Stefan Rodt, Umweltbundesamt:
"Der wesentliche Punkt ist, dass auch bei den heutigen Motorkonzepten das krebserzeugende Wirkungspotential von Dieselabgas cirka 20 bis 30 Mal höher ist, als bei Ottomotorabgas. Das heißt, dass das Risiko, an Krebs zu erkranken, wenn ein Mensch über längere Zeit diesem Abgas ausgesetzt ist, um 20 bis 30 Mal höher ist, als unter gleichen Bedingungen mit Otto-Motor-Abgas."

Als Ursache dafür gelten mikroskopisch kleine Rußpartikel. Zwar erzeugen moderne Turbodiesel von der maße her weniger Abgas als ältere Konstruktionen. Für die Anzahl der Feinpartikel gilt das aber offenbar nicht. Mediziner halten diese Rußwinzlinge in der Luft für höchst gefährlich.

Prof. Uwe Heinrich, Fraunhofer Institut Toxikologie und Aerosolforschung:
"Diese ultrafeinen Partikel haben eine besondere Wirkungsqualität, sie bleiben nach der Inhalation zu einem Prozentsatz von 50 bis 60 Prozent in den sehr tiefen Lungenabschnitten. Es gibt experimentelle Hinweise, dass besonders vorgeschädigte Organe auf solche ultrafeinen Partikel reagieren."

Vor allem im Gesundheitsland USA regt sich Widerstand. Wissenschaftler warnen hier sogar vor dem "Teufel im Diesel". Eine Untersuchung ergab, dass rund 60.000 Amerikaner Jahr für Jahr an der Überdosis feiner Partikel in der Luft sterben. Und dabei gilt der Diesel als Hauptlieferant. Eine wichtige Erkenntnis dabei ist, dass die Rußkrümel nicht nur Krebs verursachen.

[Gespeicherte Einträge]

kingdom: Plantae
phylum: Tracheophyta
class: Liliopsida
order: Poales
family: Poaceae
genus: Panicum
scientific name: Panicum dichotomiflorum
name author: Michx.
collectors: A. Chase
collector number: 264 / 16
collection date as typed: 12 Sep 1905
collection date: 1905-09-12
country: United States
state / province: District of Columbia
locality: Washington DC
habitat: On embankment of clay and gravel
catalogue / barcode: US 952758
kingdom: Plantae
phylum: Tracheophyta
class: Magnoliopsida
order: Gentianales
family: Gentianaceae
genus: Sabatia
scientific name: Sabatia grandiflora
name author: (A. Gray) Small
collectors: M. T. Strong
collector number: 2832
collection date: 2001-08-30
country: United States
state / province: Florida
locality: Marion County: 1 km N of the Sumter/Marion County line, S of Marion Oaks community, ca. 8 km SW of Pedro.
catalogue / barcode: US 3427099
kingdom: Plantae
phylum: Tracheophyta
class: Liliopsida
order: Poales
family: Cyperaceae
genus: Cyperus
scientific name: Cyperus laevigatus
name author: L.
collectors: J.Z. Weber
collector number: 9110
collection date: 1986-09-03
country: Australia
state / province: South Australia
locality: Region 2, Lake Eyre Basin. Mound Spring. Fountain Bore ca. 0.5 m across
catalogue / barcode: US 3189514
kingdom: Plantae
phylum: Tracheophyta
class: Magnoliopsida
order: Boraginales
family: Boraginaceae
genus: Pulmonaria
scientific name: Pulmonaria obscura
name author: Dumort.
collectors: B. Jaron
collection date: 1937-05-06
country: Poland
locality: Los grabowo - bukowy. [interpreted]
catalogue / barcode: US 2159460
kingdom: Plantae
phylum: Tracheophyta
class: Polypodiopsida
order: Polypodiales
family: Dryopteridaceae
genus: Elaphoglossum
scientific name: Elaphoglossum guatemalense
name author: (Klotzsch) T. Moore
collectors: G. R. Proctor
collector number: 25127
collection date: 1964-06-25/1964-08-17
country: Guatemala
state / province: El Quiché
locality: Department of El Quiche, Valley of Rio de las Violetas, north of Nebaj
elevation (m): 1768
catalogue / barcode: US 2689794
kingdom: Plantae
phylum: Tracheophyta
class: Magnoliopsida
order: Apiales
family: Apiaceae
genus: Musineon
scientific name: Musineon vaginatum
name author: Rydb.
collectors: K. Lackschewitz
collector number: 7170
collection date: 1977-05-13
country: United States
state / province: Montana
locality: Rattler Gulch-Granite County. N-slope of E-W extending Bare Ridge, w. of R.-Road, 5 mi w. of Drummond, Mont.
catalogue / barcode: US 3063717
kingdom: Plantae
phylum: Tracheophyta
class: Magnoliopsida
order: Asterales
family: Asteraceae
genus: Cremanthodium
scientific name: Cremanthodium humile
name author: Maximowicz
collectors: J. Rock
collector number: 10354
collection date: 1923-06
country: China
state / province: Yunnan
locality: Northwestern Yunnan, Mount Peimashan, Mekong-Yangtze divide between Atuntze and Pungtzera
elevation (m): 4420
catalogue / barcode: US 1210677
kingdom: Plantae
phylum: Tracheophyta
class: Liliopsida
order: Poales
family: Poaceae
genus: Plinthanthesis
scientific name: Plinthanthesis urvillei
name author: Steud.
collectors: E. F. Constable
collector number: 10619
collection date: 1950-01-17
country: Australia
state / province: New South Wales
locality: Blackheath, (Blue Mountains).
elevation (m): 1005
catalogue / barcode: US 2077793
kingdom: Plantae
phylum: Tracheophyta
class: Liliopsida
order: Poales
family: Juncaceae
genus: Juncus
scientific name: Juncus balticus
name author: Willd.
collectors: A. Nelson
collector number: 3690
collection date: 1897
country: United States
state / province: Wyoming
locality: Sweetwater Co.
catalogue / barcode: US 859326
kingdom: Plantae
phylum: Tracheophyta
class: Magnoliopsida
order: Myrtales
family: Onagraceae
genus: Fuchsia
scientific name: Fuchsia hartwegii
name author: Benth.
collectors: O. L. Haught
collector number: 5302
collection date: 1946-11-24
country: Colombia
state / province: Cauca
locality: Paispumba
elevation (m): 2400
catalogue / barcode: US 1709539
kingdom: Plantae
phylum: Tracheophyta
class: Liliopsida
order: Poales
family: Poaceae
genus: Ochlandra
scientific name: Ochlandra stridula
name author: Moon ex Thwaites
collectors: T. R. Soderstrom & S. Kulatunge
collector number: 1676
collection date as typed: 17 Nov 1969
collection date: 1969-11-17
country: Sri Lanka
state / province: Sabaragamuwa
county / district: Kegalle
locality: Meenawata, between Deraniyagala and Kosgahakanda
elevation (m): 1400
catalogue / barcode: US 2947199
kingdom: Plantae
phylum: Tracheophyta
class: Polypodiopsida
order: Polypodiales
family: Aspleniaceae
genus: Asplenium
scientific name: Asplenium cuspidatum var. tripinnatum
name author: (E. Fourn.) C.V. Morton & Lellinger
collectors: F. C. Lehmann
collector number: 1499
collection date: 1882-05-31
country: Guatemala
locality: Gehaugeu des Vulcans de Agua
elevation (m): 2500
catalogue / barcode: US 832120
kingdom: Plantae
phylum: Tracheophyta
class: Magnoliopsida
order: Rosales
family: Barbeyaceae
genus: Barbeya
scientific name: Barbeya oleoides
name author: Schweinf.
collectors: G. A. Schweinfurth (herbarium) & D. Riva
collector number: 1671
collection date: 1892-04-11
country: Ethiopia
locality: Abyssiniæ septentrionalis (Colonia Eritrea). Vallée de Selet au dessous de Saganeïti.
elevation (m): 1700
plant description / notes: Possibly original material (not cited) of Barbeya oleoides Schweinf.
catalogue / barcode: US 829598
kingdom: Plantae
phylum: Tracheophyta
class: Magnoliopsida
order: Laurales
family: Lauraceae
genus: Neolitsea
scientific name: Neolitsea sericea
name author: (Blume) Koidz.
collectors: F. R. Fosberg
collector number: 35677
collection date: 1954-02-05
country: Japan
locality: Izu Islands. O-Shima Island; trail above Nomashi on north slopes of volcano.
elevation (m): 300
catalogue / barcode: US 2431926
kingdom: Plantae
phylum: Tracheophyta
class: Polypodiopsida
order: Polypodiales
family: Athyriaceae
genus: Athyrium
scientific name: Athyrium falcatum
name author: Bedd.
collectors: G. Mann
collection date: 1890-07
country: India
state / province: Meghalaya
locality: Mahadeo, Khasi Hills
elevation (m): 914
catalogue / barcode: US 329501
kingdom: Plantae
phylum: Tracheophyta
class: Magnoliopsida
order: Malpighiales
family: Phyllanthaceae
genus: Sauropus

*Arbeitsaufträge*:
**a.** Gib aus dem Textauszug über Dieselabgas den Abschnitt zwischen „Als Ursache dafür“ und „für höchst gefährlich.“ einschließlich dieser Wörter wortgetreu aus.
**b.** Entscheide für jede der folgenden Aussagen, ob sie mit dem Textauszug über Dieselabgas übereinstimmt. Antworte jeweils mit Ja oder Nein und belege dies mit der ausschlaggebenden Textstelle im genauen Wortlaut.
(i) Das krebserzeugende Wirkungspotential von Dieselabgas ist etwa 20- bis 30-mal höher als das von Ottomotorabgas.
(ii) Moderne Turbodiesel stoßen auch eine geringere Anzahl an Feinpartikeln aus als ältere Konstruktionen.
(iii) Ultrafeine Partikel bleiben nach dem Einatmen zu 50 bis 60 Prozent in den sehr tiefen Lungenabschnitten.

*Lösungen*:
**a.**
Als Ursache dafür gelten mikroskopisch kleine Rußpartikel. Zwar erzeugen moderne Turbodiesel von der maße her weniger Abgas als ältere Konstruktionen. Für die Anzahl der Feinpartikel gilt das aber offenbar nicht. Mediziner halten diese Rußwinzlinge in der Luft für höchst gefährlich.

**b.**
(i) Ja: „das krebserzeugende Wirkungspotential von Dieselabgas cirka 20 bis 30 Mal höher ist, als bei Ottomotorabgas“
(ii) Nein: „Für die Anzahl der Feinpartikel gilt das aber offenbar nicht.“
(iii) Ja: „sie bleiben nach der Inhalation zu einem Prozentsatz von 50 bis 60 Prozent in den sehr tiefen Lungenabschnitten“